Na Câmara, o projeto conta com o aval do presidente Rodrigo Maia (DEM-RJ). Na quarta-feira (27), o deputado, que já foi alvo de fake news de apoiadores de Bolsonaro, defendeu a responsabilização das plataformas. "Ninguém quer reduzir a liberdade de imprensa, a liberdade de expressão. Agora, o que não pode é essas estruturas estarem sendo usadas contra as instituições democráticas, como muitas vezes são usadas."
"Quando um robô é usado para disseminar informação, informação falsa, informação que pode, por exemplo, mudar o resultado de uma eleição, que pode ameaçar um cidadão, isso tudo não é liberdade de expressão. Isso é abuso do sistema tecnológico e um ataque frontal, muitas vezes, às instituições democráticas."
A plataforma digital, diz, consegue identificar quando a informação é repassada por robôs ou por usuários autênticos. "Então o sistema de controle das plataformas precisa ser melhorado e que, de alguma forma, a gente possa ter responsabilização."
"Porque o que não pode também é um volume de fake news desqualificarem, desonrarem a honra de uma pessoa, e ninguém ter responsabilidade com isso."
Ronaldo Lemos, advogado e colunista da Folha de S.Paulo, avalia que o foco do projeto está equivocado. "O que precisa priorizar é a origem do conteúdo", defende.
"A fake news nunca acontece sozinha. É resultado de ações organizadas por grupos. Essas ações são caras, são financiadas com recursos. Em geral, as ações envolvem as práticas de vários crimes, como falsidade ideológica e lavagem de dinheiro."
Segundo Lemos, ao esconder atrás de robôs e contas falsas, os responsáveis pela disseminação de informações falsas querem fingir que cidadãos estão se manifestando espontaneamente.
"Essa é a raiz do problema. E, para isso, você precisaria tratar dos fenômenos de informação desorganizada com base na lei de organizações criminosas", defende. Para ele, ao focar conteúdo, o projeto afronta a liberdade de expressão prevista na declaração universal dos direitos humanos.
As donas das principais redes sociais do Brasil também manifestam preocupação em manter a liberdade de expressão dos usuários.
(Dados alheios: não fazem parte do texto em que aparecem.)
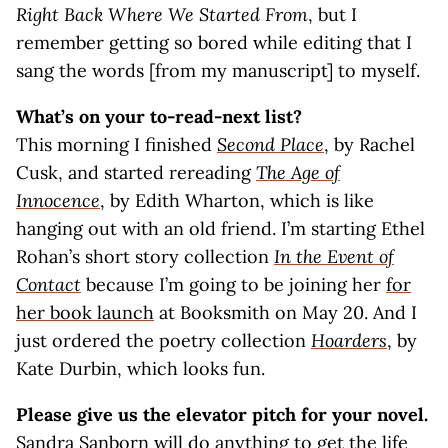
Right Back Where We Started From
, but I
remember getting so bored while editing that I
sang the words [from my manuscript] to myself.
What’s on your to-read-next list?
This morning I finished
Second Place
, by Rachel
Cusk, and started rereading
The Age of
Innocence
, by Edith Wharton, which is like
hanging out with an old friend. I’m starting Ethel
Rohan’s short story collection
In the Event of
Contact
because I’m going to be joining her
for
her book launch
at Booksmith on May 20. And I
just ordered the poetry collection
Hoarders
, by
Kate Durbin, which looks fun.
Please give us the elevator pitch for your novel.
Sandra Sanborn will do anything to get the life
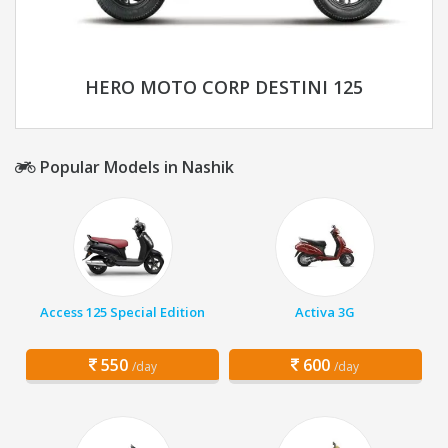
HERO MOTO CORP DESTINI 125
Popular Models in Nashik
Access 125 Special Edition
Activa 3G
550
600
/day
/day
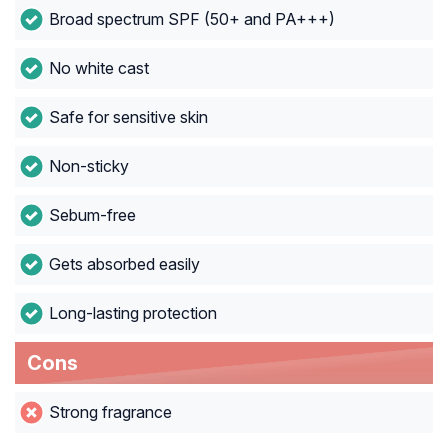
Broad spectrum SPF (50+ and PA+++)
No white cast
Safe for sensitive skin
Non-sticky
Sebum-free
Gets absorbed easily
Long-lasting protection
Cons
Strong fragrance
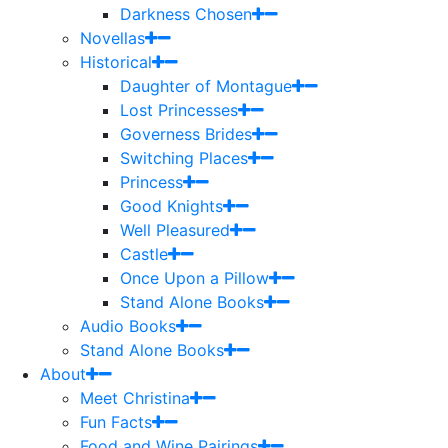
Darkness Chosen
Novellas
Historical
Daughter of Montague
Lost Princesses
Governess Brides
Switching Places
Princess
Good Knights
Well Pleasured
Castle
Once Upon a Pillow
Stand Alone Books
Audio Books
Stand Alone Books
About
Meet Christina
Fun Facts
Food and Wine Pairings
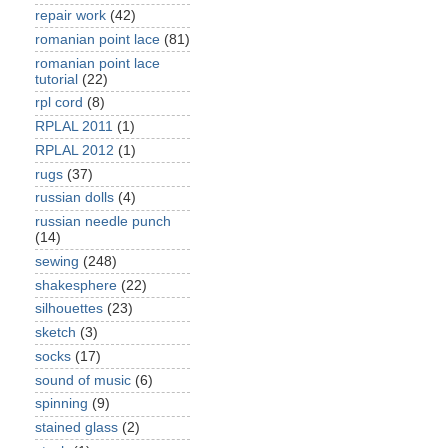
repair work
(42)
romanian point lace
(81)
romanian point lace
tutorial
(22)
rpl cord
(8)
RPLAL 2011
(1)
RPLAL 2012
(1)
rugs
(37)
russian dolls
(4)
russian needle punch
(14)
sewing
(248)
shakesphere
(22)
silhouettes
(23)
sketch
(3)
socks
(17)
sound of music
(6)
spinning
(9)
stained glass
(2)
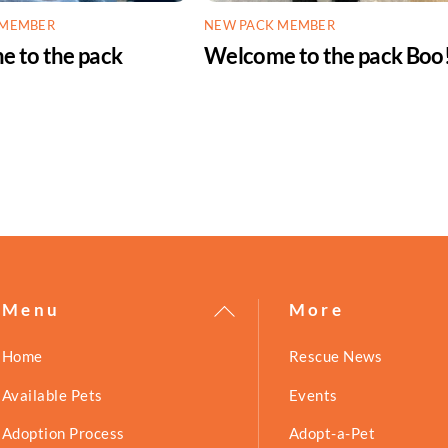
 MEMBER
NEW PACK MEMBER
 to the pack
Welcome to the pack Boo
!
Back
Menu
More
To
Home
Rescue News
Top
Available Pets
Events
Adoption Process
Adopt-a-Pet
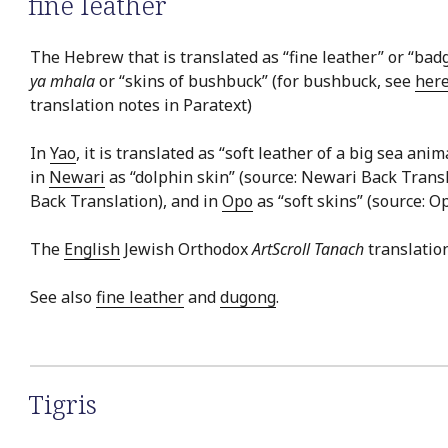
fine leather
The Hebrew that is translated as “fine leather” or “badg
ya mhala
or “skins of bushbuck” (for bushbuck, see
her
translation notes in Paratext)
In
Yao
, it is translated as “soft leather of a big sea ani
in
Newari
as “dolphin skin” (source: Newari Back Transl
Back Translation), and in
Opo
as “soft skins” (source: O
The
English
Jewish Orthodox
ArtScroll Tanach
translation
See also
fine leather
and
dugong
.
Tigris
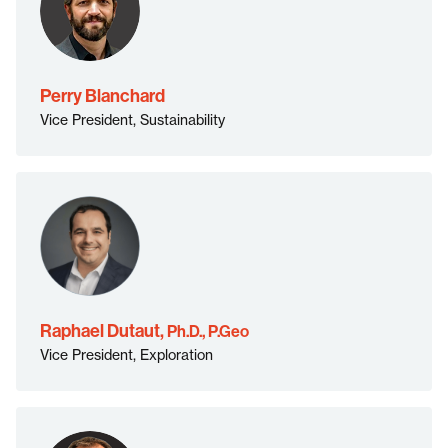
Perry Blanchard
Vice President, Sustainability
Ph.D., P.Geo">
Raphael Dutaut,
Ph.D., P.Geo
Vice President, Exploration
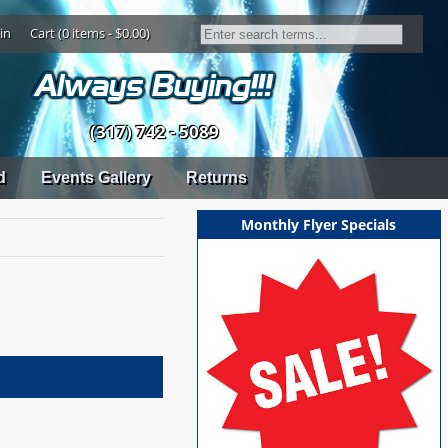
in
Cart (0 items - $0.00)
(317) 742 - 5089
d
Events Gallery
Returns
Monthly Flyer Specials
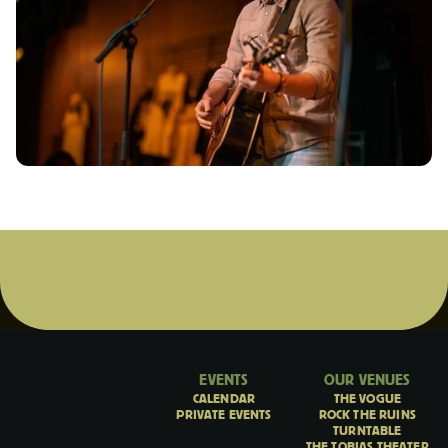
EVENTS
OUR VENUES
CALENDAR
THE VOGUE
PRIVATE EVENTS
ROCK THE RUINS
TURNTABLE
THE TOBIAS THEATER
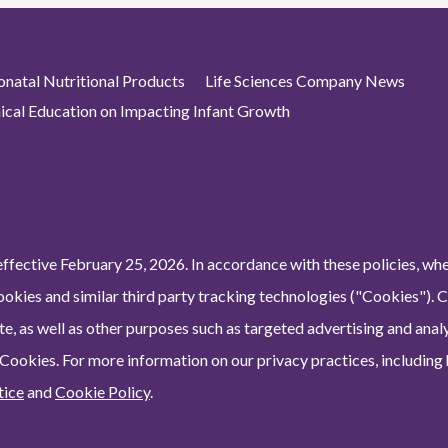
atal Nutritional Products
Life Sciences Company News
nical Education on Impacting Infant Growth
ffective February 25, 2026. In accordance with these policies, wh
ookies and similar third party tracking technologies ("Cookies"). 
e, as well as other purposes such as targeted advertising and analy
 Cookies. For more information on our privacy practices, including
tice
and
Cookie Policy
.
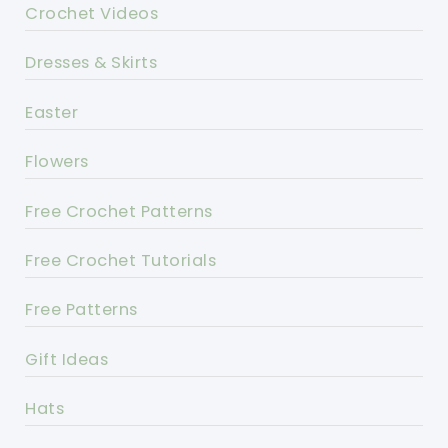
Crochet Videos
Dresses & Skirts
Easter
Flowers
Free Crochet Patterns
Free Crochet Tutorials
Free Patterns
Gift Ideas
Hats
O Facebook, que possui sob seu guarda-chuva Instagram e WhatsApp, diz se colocar "ao lado de organizações de defesa dos direitos na internet ao apoiar que projetos de lei sejam resultado de amplo debate público, para garantir que não representem ameaça à liberdade de expressão e para evitar que tragam insegurança jurídica ao setor."
Já o Twitter afirma que o debate sobre políticas contra a desinformação "deve ser amplo e cauteloso, permitindo seu amadurecimento e a construção de consensos, para que não haja o risco de resultar em supressão da liberdade de expressão e informação, conforme vêm alertando as principais organizações de defesa de direitos na internet."